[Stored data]
------------------------------

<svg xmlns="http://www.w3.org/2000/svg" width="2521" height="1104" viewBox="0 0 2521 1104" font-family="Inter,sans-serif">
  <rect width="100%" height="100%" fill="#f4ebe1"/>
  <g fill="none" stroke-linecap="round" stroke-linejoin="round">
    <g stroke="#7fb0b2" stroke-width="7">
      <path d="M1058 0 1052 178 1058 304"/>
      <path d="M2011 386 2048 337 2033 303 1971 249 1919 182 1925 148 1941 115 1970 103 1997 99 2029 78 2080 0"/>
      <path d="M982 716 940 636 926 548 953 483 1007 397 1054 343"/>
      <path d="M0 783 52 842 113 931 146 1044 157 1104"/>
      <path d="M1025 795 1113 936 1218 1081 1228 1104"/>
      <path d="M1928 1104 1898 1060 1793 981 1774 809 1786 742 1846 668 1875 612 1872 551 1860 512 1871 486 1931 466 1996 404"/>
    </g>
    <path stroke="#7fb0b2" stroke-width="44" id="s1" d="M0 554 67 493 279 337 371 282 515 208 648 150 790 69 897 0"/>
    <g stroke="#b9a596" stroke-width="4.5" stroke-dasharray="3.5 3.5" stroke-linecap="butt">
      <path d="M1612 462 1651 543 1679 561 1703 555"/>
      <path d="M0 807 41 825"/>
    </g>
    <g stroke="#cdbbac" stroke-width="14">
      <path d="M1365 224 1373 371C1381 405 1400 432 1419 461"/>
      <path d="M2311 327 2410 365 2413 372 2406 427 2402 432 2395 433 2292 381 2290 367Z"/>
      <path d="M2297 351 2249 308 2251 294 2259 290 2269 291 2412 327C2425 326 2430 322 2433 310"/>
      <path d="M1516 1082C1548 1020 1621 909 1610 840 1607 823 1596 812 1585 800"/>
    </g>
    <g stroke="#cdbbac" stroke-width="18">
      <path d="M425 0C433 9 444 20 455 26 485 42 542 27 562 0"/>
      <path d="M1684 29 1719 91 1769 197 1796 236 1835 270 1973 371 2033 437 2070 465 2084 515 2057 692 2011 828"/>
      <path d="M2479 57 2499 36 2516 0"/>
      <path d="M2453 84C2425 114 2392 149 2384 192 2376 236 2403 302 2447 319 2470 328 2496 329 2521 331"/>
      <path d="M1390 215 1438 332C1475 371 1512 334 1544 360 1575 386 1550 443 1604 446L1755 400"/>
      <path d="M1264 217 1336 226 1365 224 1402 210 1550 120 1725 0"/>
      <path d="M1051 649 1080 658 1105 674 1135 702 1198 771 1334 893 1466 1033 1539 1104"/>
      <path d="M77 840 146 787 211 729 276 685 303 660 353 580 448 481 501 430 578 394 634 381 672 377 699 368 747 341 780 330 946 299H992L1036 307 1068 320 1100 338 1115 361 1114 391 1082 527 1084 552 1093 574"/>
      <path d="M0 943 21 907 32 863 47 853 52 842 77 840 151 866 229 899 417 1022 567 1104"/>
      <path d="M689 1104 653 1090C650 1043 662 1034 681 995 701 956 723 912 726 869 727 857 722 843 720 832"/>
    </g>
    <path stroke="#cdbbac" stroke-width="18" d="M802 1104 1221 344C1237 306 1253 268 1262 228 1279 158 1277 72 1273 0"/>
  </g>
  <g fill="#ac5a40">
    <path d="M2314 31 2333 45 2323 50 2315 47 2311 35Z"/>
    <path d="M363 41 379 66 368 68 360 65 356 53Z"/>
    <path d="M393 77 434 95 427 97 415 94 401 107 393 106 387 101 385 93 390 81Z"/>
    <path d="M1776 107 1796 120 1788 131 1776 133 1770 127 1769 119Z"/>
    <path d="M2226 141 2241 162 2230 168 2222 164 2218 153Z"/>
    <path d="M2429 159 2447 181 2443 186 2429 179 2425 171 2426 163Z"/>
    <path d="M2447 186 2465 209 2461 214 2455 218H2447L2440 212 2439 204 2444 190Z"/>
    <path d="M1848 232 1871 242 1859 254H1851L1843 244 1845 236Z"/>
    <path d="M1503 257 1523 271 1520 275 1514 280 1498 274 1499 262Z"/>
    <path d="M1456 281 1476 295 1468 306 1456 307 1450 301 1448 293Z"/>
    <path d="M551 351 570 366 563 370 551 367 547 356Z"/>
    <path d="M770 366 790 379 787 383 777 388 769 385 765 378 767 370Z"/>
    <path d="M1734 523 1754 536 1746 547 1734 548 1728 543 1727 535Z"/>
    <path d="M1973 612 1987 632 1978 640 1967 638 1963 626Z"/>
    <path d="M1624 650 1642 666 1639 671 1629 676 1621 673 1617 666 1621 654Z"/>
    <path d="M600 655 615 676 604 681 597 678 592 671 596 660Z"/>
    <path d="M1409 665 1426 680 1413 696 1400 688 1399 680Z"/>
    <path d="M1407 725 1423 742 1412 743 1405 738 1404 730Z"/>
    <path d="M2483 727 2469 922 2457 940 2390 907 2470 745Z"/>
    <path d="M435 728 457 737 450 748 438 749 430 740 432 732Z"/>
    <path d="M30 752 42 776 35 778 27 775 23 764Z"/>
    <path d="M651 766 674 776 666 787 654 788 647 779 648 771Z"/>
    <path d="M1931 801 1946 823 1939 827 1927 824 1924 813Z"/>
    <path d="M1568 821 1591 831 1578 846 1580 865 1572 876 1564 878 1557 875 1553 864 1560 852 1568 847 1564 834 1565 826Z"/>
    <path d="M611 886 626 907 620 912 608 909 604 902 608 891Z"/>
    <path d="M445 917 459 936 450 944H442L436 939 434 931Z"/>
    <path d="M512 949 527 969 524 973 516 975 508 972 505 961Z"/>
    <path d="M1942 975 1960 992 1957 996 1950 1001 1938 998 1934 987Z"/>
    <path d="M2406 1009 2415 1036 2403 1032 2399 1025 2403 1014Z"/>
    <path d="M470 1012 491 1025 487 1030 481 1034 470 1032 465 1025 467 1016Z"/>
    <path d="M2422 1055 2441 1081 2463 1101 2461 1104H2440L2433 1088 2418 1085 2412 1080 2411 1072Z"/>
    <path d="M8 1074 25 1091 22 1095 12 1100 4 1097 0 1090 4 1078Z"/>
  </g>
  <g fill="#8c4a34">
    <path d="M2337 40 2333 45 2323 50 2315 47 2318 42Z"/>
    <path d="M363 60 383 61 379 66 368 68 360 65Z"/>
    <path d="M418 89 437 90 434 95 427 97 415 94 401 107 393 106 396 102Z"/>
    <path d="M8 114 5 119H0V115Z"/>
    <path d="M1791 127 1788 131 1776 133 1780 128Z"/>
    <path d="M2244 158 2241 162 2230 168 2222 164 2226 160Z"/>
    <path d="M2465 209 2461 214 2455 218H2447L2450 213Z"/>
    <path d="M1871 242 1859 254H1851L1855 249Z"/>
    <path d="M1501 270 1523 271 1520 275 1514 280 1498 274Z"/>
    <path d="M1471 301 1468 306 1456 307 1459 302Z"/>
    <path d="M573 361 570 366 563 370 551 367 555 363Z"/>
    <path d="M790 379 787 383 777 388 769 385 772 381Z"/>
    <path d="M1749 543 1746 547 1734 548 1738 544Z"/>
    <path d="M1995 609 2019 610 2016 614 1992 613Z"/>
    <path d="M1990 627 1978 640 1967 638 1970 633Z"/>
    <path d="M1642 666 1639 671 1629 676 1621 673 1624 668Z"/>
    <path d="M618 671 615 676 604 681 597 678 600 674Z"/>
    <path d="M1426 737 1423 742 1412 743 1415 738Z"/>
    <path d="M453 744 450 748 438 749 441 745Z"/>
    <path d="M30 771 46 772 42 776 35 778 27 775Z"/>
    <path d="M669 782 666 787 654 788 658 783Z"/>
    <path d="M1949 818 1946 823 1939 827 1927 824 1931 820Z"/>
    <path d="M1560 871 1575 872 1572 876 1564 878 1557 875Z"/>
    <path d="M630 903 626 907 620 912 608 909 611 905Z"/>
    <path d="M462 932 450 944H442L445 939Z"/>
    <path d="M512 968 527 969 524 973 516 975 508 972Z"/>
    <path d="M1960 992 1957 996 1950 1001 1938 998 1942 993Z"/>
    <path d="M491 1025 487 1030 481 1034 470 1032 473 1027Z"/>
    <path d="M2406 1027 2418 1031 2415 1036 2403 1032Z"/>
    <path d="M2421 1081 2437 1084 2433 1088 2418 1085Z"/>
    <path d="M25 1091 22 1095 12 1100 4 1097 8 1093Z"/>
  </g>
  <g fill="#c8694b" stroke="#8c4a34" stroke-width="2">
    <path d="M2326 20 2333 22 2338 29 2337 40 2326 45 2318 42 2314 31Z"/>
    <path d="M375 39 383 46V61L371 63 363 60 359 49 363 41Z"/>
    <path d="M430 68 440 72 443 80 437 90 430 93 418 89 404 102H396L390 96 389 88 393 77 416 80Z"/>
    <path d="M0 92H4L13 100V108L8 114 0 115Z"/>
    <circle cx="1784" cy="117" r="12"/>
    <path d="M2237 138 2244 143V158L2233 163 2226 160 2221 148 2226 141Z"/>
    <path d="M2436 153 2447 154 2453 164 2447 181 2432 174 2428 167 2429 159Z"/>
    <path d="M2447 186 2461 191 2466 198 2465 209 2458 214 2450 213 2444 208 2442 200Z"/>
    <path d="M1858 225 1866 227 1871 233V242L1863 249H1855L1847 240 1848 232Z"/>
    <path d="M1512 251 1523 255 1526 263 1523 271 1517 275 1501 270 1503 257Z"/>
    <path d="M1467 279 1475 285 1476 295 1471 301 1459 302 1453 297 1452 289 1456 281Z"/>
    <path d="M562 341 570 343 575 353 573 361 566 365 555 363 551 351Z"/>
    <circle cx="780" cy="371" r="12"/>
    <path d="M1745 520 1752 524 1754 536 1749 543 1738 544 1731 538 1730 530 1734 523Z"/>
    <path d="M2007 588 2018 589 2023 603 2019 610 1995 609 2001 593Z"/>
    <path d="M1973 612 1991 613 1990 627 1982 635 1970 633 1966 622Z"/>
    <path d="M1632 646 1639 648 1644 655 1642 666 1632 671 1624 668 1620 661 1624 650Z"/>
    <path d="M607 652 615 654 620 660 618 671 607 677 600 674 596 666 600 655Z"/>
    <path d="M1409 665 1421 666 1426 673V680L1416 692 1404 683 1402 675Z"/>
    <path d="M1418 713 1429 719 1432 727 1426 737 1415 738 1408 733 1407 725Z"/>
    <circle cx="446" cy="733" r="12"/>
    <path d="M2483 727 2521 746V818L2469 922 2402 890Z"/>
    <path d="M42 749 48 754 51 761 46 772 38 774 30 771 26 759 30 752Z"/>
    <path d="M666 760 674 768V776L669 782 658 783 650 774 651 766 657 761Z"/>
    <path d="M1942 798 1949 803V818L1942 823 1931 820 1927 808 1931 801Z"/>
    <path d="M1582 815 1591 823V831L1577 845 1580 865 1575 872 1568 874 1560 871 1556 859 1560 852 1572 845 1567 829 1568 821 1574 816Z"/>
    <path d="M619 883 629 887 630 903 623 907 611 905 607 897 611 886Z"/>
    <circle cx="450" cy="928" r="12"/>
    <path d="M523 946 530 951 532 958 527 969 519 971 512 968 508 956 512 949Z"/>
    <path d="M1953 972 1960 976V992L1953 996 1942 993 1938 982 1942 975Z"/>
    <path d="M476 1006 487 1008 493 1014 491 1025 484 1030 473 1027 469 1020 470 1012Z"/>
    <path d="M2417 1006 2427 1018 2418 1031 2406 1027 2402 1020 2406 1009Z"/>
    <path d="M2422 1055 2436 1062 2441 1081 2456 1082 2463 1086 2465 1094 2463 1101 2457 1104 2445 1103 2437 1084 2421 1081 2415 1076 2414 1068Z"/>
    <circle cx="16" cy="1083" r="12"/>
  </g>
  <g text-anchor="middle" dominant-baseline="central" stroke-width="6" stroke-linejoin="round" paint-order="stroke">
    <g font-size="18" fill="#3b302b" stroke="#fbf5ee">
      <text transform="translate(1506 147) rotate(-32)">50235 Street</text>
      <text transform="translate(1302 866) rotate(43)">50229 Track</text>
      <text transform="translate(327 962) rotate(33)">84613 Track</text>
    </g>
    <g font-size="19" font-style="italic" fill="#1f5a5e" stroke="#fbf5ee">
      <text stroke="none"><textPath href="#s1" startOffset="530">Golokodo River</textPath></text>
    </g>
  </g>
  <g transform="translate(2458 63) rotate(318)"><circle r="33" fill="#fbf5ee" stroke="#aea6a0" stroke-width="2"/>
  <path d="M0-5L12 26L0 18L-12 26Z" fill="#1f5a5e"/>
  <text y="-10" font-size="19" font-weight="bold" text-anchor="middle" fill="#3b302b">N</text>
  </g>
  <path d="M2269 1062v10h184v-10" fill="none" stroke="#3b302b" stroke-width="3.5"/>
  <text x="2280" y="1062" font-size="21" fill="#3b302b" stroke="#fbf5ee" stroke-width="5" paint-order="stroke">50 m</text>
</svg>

------------------------------

> [What you will do]: The total, and nothing more: how many lines in the entries contain "linejoin"?

> [Expected output]: 2